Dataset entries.

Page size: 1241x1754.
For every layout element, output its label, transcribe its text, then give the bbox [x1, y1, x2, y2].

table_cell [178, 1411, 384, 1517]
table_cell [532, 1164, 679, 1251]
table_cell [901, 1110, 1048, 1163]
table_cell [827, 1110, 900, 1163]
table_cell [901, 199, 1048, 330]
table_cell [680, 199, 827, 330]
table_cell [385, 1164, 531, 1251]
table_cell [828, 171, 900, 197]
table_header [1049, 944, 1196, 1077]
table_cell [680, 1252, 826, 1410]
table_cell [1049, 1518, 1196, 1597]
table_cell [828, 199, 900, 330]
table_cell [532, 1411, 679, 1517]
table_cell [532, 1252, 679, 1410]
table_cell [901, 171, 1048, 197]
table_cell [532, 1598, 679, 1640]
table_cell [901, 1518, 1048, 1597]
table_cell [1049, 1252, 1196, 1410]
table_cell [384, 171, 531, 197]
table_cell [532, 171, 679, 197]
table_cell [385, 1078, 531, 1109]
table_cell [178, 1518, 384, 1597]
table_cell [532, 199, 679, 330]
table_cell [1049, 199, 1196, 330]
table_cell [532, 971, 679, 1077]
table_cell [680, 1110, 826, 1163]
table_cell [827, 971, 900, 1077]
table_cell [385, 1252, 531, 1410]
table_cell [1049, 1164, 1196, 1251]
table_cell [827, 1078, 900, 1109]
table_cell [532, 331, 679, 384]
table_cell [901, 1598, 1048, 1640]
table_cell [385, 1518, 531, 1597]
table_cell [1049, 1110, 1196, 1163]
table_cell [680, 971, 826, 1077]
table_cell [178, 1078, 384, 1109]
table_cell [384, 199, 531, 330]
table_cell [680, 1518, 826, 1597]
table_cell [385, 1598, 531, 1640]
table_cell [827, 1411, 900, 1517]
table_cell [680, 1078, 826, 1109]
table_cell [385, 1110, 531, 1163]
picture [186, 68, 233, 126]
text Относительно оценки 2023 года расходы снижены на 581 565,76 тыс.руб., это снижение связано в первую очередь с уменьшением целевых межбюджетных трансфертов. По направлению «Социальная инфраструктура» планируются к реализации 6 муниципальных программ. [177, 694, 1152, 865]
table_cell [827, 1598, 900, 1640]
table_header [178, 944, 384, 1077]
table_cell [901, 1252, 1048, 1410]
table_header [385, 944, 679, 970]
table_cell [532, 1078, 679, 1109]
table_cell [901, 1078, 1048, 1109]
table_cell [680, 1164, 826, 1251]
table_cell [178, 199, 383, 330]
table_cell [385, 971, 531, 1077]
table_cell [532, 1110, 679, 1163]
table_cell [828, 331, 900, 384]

Exercise aim. Copy range, inclusive: the line holding "table_cell [532, 331, 679, 384]" to the line holding "table_cell [680, 1078, 826, 1109]". Reproduce exactly those lines of the records above and no others.

Reply to the task.
table_cell [532, 331, 679, 384]
table_cell [901, 1598, 1048, 1640]
table_cell [385, 1518, 531, 1597]
table_cell [1049, 1110, 1196, 1163]
table_cell [680, 971, 826, 1077]
table_cell [178, 1078, 384, 1109]
table_cell [384, 199, 531, 330]
table_cell [680, 1518, 826, 1597]
table_cell [385, 1598, 531, 1640]
table_cell [827, 1411, 900, 1517]
table_cell [680, 1078, 826, 1109]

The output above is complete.